[DATA SHOWN Boundary: Start]

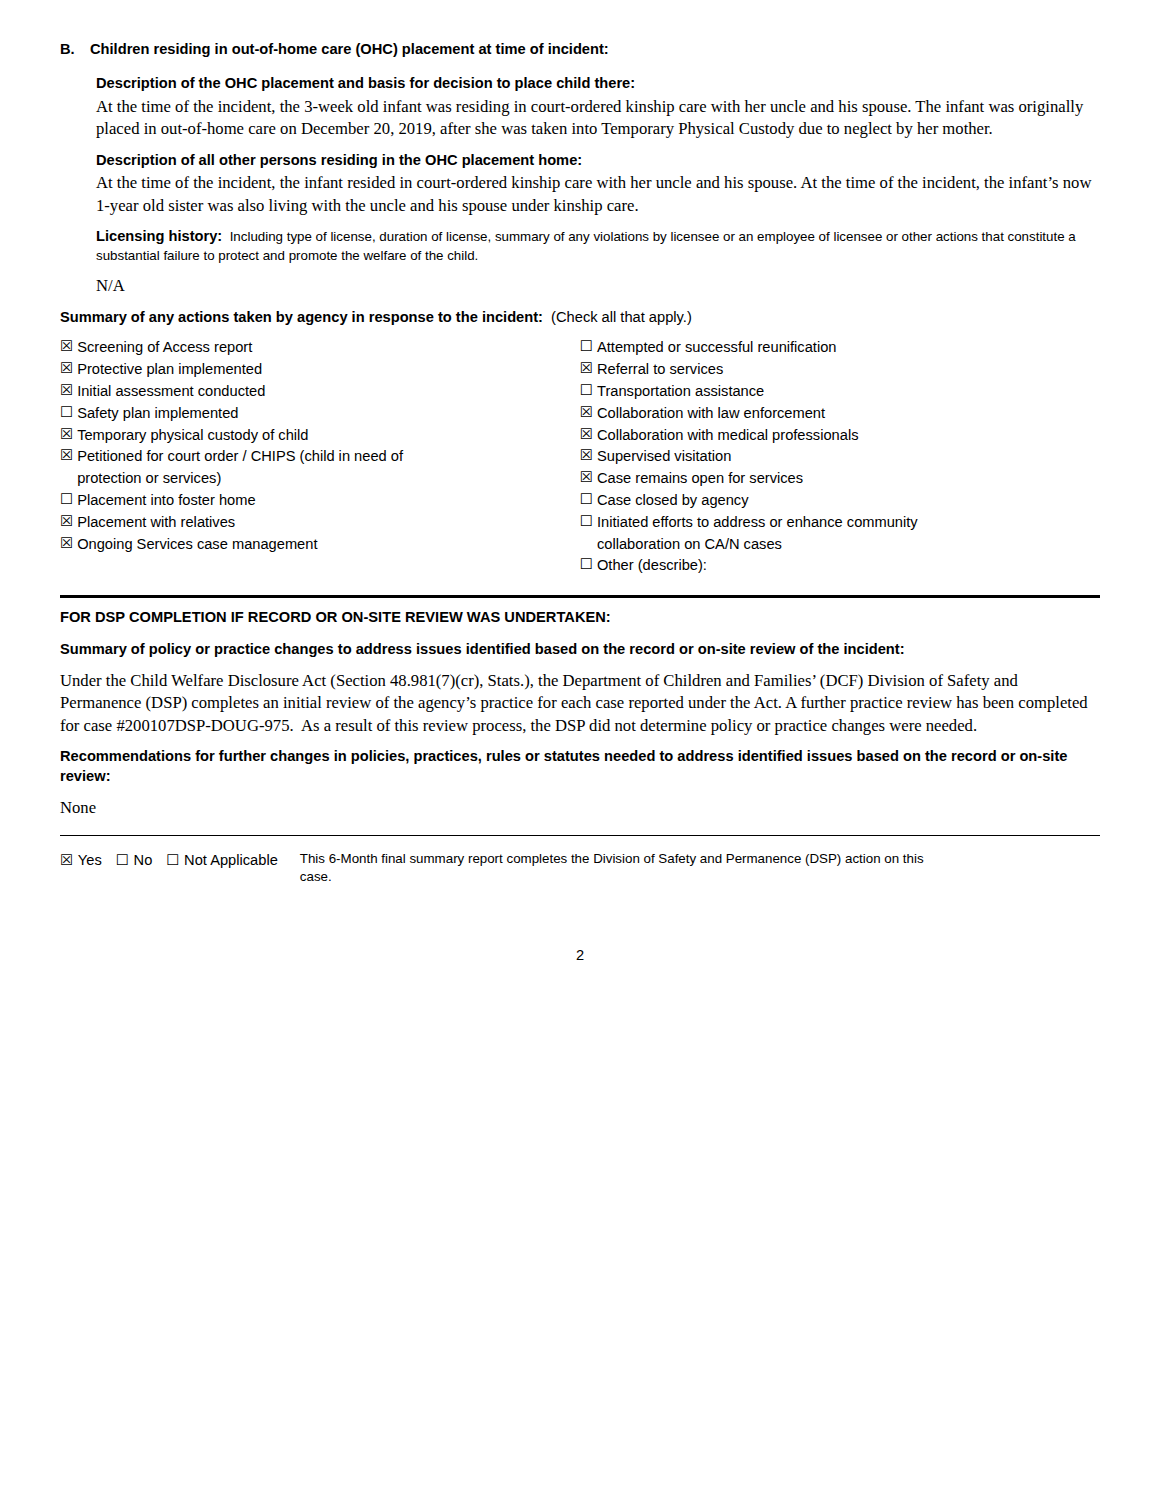B.
Children residing in out-of-home care (OHC) placement at time of incident:
Description of the OHC placement and basis for decision to place child there:
At the time of the incident, the 3-week old infant was residing in court-ordered kinship care with her uncle and his spouse. The infant was originally placed in out-of-home care on December 20, 2019, after she was taken into Temporary Physical Custody due to neglect by her mother.
Description of all other persons residing in the OHC placement home:
At the time of the incident, the infant resided in court-ordered kinship care with her uncle and his spouse. At the time of the incident, the infant’s now 1-year old sister was also living with the uncle and his spouse under kinship care.
Licensing history: Including type of license, duration of license, summary of any violations by licensee or an employee of licensee or other actions that constitute a substantial failure to protect and promote the welfare of the child.
N/A
Summary of any actions taken by agency in response to the incident: (Check all that apply.)
| ☒ | Screening of Access report | ☐ | Attempted or successful reunification |
| ☒ | Protective plan implemented | ☒ | Referral to services |
| ☒ | Initial assessment conducted | ☐ | Transportation assistance |
| ☐ | Safety plan implemented | ☒ | Collaboration with law enforcement |
| ☒ | Temporary physical custody of child | ☒ | Collaboration with medical professionals |
| ☒ | Petitioned for court order / CHIPS (child in need of | ☒ | Supervised visitation |
| | protection or services) | ☒ | Case remains open for services |
| ☐ | Placement into foster home | ☐ | Case closed by agency |
| ☒ | Placement with relatives | ☐ | Initiated efforts to address or enhance community |
| ☒ | Ongoing Services case management | | collaboration on CA/N cases |
| | | ☐ | Other (describe): |
FOR DSP COMPLETION IF RECORD OR ON-SITE REVIEW WAS UNDERTAKEN:
Summary of policy or practice changes to address issues identified based on the record or on-site review of the incident:
Under the Child Welfare Disclosure Act (Section 48.981(7)(cr), Stats.), the Department of Children and Families’ (DCF) Division of Safety and Permanence (DSP) completes an initial review of the agency’s practice for each case reported under the Act. A further practice review has been completed for case #200107DSP-DOUG-975. As a result of this review process, the DSP did not determine policy or practice changes were needed.
Recommendations for further changes in policies, practices, rules or statutes needed to address identified issues based on the record or on-site review:
None
☒ Yes☐ No☐ Not Applicable
This 6-Month final summary report completes the Division of Safety and Permanence (DSP) action on this case.
2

[DATA SHOWN Boundary: End]

WORK TASK: Pull out the lines above in which the word "Temporary" appears.

RESPONSE:
At the time of the incident, the 3-week old infant was residing in court-ordered kinship care with her uncle and his spouse. The infant was originally placed in out-of-home care on December 20, 2019, after she was taken into Temporary Physical Custody due to neglect by her mother.
| ☒ | Temporary physical custody of child | ☒ | Collaboration with medical professionals |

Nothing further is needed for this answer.